The main aim of yoga, Malik says, is to bring inner peace. “Techniques such as the asanas (postures), pranayama (breathing), meditation, for example, are merely tools to awaken that inner state of peace and fulfilment. Yoga means to still the chattering of the mind. A disturbed mind causes problems to the physical body.”
This approach is espoused by Swami Ramdev, an Indian yogi whose classes are followed by more than 120 million worldwide on AsiaTv. Thousands more attend outdoor classes at his institute in north India, billed as the largest yoga centre in the world. “Yoga is a medical science,” he says. “It brings those who follow it health, wealth and peace. Christians who practise it will become better Christians as it will make them more at peace.”
Willis argues that yoga offers a “false peace”. “There is a difference between peace and numbness. Yoga numbs people.” She has little time for Christian Yoga, a movement highly popular in the US which unites Christ-centred meditation with yoga movement. ’This is an oxymoron,” says Willis, who has devised her own Christian alternative, where exercise poses with titles such as “standing Cross” or “the harp of David” mirror Christian scripture and belief.

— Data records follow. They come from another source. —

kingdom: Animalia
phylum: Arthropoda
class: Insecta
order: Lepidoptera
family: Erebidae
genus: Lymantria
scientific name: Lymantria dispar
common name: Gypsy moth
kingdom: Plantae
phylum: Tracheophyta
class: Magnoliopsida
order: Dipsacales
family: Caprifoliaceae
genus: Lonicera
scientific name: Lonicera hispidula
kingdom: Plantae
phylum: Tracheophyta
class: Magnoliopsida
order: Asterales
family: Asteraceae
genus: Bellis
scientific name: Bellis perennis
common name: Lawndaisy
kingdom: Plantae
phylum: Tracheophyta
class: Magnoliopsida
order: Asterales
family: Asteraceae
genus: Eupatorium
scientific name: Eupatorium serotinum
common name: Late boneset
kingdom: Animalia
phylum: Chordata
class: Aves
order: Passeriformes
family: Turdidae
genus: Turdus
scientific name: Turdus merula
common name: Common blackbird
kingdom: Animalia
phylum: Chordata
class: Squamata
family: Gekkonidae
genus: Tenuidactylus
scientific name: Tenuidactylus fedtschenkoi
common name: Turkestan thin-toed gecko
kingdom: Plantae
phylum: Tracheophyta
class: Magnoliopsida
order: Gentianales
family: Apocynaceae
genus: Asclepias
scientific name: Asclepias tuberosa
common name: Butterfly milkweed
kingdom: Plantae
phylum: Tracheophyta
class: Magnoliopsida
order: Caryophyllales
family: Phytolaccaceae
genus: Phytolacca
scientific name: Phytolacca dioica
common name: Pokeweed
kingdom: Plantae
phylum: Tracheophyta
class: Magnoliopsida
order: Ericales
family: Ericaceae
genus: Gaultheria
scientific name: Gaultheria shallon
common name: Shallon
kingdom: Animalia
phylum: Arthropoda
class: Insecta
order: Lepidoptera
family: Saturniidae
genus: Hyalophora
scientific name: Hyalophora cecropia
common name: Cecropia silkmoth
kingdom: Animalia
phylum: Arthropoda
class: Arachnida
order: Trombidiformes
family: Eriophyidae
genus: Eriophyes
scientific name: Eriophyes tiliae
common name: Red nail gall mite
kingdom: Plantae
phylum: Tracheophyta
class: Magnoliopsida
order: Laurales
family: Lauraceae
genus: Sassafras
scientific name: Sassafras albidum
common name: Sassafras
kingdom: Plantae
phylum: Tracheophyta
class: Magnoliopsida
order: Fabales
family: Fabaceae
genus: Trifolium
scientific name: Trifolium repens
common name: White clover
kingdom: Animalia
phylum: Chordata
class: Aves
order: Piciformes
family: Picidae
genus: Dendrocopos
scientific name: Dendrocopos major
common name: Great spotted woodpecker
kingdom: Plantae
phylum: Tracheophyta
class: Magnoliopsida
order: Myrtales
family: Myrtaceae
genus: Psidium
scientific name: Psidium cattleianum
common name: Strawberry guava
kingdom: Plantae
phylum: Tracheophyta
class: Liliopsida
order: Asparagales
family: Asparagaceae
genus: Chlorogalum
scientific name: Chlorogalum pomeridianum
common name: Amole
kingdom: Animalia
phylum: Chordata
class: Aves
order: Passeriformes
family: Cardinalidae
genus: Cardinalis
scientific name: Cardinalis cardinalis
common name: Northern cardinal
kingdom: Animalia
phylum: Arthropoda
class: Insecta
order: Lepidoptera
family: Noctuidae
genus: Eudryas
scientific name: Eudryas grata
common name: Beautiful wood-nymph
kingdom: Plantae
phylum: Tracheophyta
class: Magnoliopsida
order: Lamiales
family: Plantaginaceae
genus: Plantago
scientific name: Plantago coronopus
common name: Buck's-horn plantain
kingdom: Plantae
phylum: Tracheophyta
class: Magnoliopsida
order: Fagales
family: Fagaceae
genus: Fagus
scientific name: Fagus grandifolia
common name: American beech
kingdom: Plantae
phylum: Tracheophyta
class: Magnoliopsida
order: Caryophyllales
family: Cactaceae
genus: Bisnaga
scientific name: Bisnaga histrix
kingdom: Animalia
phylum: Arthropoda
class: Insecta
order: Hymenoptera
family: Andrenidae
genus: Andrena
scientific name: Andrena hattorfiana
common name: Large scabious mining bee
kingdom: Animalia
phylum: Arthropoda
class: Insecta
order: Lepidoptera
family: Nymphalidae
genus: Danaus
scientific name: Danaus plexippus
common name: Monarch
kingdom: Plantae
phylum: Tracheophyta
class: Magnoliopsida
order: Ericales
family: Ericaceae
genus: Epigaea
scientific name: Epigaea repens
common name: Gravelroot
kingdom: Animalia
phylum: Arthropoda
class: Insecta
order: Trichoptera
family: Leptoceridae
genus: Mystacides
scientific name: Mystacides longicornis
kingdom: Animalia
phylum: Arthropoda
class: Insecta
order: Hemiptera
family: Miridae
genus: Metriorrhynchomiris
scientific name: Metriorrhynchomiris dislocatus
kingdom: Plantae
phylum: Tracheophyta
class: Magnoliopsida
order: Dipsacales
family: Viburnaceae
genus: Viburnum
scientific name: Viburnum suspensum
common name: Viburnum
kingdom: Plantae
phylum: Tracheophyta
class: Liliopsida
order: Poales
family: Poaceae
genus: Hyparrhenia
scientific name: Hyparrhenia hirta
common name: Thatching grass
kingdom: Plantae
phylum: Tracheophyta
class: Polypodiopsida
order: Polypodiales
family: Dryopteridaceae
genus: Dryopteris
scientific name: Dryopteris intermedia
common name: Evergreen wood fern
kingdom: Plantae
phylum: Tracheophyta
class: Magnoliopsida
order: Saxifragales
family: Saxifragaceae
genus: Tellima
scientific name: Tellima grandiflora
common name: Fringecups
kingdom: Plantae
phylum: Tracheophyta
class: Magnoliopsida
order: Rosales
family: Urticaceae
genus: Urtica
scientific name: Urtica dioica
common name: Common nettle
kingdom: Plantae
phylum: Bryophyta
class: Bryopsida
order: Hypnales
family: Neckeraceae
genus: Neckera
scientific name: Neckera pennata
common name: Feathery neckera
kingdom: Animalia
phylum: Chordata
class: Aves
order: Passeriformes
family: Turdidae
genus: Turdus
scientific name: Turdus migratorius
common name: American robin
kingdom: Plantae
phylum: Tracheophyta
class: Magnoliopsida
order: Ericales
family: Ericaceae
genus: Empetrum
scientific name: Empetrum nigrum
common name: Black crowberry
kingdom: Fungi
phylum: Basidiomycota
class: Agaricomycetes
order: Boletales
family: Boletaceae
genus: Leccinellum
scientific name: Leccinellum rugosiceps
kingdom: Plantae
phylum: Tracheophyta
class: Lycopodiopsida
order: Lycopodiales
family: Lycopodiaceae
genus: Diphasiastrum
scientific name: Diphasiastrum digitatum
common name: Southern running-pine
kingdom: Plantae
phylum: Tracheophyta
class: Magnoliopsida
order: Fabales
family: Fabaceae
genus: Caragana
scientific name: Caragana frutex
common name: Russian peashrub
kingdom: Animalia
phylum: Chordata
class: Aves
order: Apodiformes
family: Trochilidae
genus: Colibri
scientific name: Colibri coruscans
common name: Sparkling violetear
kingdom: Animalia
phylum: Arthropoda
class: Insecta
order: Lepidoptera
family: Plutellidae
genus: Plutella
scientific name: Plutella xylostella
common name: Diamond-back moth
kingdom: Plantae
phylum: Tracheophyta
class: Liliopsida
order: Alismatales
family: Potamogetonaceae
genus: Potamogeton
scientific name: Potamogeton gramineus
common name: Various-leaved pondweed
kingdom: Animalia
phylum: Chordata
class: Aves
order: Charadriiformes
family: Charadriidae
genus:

For, Malik, however, Christian distrust of yoga is based essentially on irrational fear of a non-Western approach to medicine: “The problem in the West is that it feels threatened by anything ‘different’ which doesn’t fit in nicely with that ‘orderly’ approach. There is no doubt that practice of yoga brings numerous benefits and certainly brings great advantages to people who are experiencing physical and mental ailment.”